Thursday was a two-tiered sort of day in the market: There was precious little selling in the Dow stocks and a handful of other big-cap names, but plenty of unloading elsewhere. Statistically, however, not much changed, and the numbers are keeping me in the camp calling for further correction.
On an intermediate-term basis, the market is still overbought. The McClellan Summation Index has now rolled over for the Nadsaq as well as for the NYSE. About the only good news on this indicator is that, if the recent bearish action continues for another session or two, the indices will become very oversold on a short-term basis. At present, in order for the slide to halt in the NYSE McClellan Summation Index, the advance-decline line would need to reach plus 2700, and plus 4000 would reflect a very oversold market.
While anything is possible, it is hard to imagine that we'll get two more days of such selling.

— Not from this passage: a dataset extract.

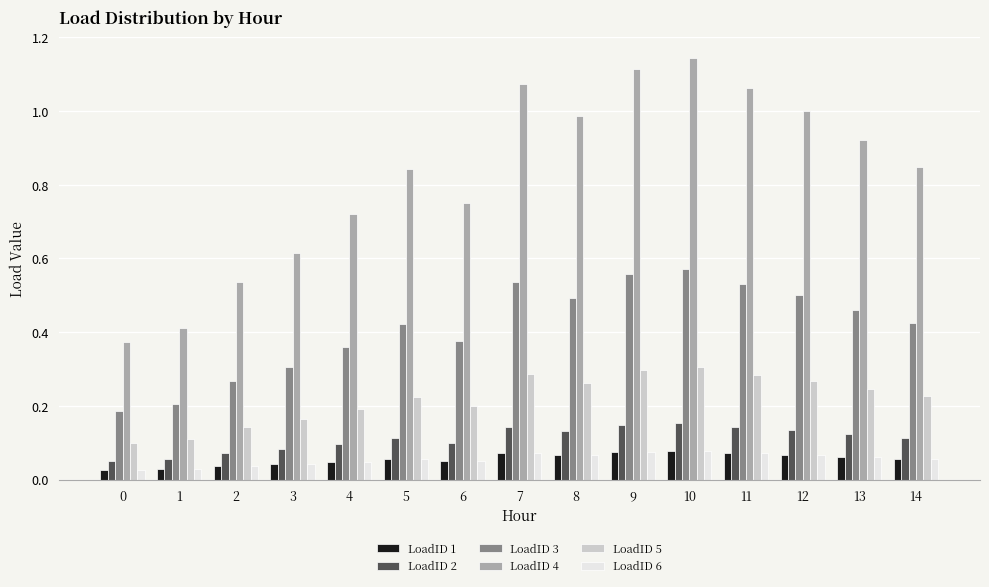

Which series has the largest range (max minus min)?

LoadID 4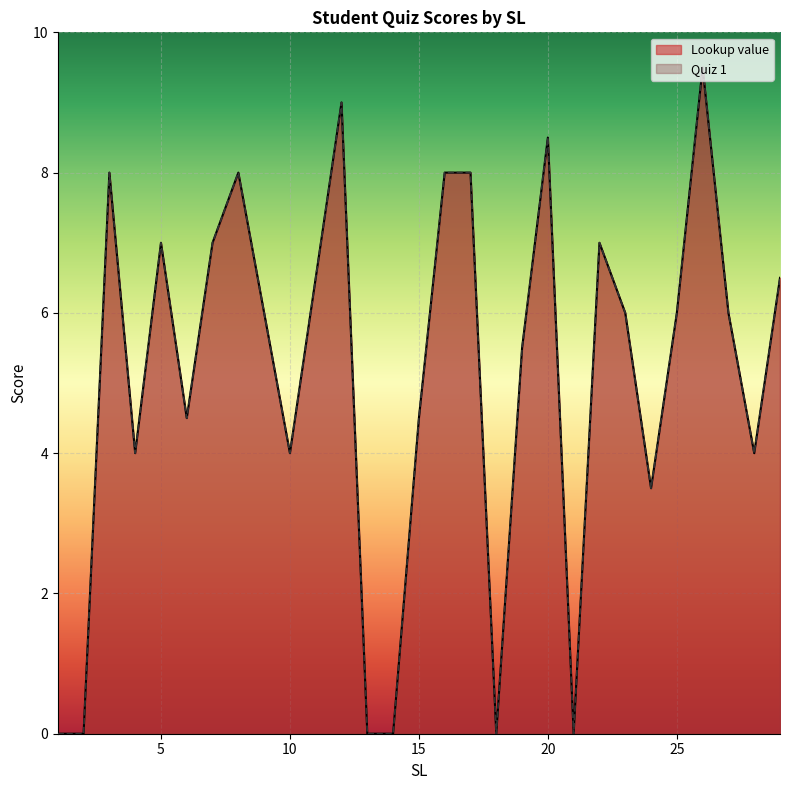

Reading left to right, extract all data points from this chart.

Lookup value: 1=0.0	2=0.0	3=8.0	4=4.0	5=7.0	6=4.5	7=7.0	8=8.0	9=6.0	10=4.0	11=6.5	12=9.0	13=0.0	14=0.0	15=4.5	16=8.0	17=8.0	18=0.0	19=5.5	20=8.5	21=0.0	22=7.0	23=6.0	24=3.5	25=6.0	26=9.5	27=6.0	28=4.0	29=6.5
Quiz 1: 1=0.0	2=0.0	3=8.0	4=4.0	5=7.0	6=4.5	7=7.0	8=8.0	9=6.0	10=4.0	11=6.5	12=9.0	13=0.0	14=0.0	15=4.5	16=8.0	17=8.0	18=0.0	19=5.5	20=8.5	21=0.0	22=7.0	23=6.0	24=3.5	25=6.0	26=9.5	27=6.0	28=4.0	29=6.5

I say this because the Nasdaq closed at 3131 -- not terribly far away from its rising 50-day moving average, which is currently at 3105. I believe that level will provide very short-term support the first time down.
Speaking of the Nasdaq, the number of stocks making new lows finally expanded on the index. It's nothing dire, but the amount has now doubled from a week ago.
Meanwhile, it's been a few weeks since I've harped about Europe -- so, with the Italian general election set for this weekend, I thought we would revisit the chart of Italy's FTSE MIB. The benchmark index ought to find some support in that 15,000-to-15,500 area you can see on the chart, where the lines begin to intersect. In addition, that top measures to around 15,000. Should the price reach that area, I'll look for an oversold bounce.
Turning to currencies, I am still a fan of the U.S. dollar. However, the dollar index has run quite far and has a little bit of resistance up at current levels, from a previous high just over 81.5, so a pullback or a rest shouldn't surprise any of us. I would love to see a pullback to the 81-ish level. The base eventually measures to between 82.50 and 83.
If the dollar backs off somewhat, commodities should enjoy some sort of an oversold rebound after the pounding they took this week. That said, I thought gold would have an oversold bounce Thursday, and it simply went sideways instead. I still think it should bounce from current levels; in fact, I'll be shocked if the dollar backs off and gold doesn't rally.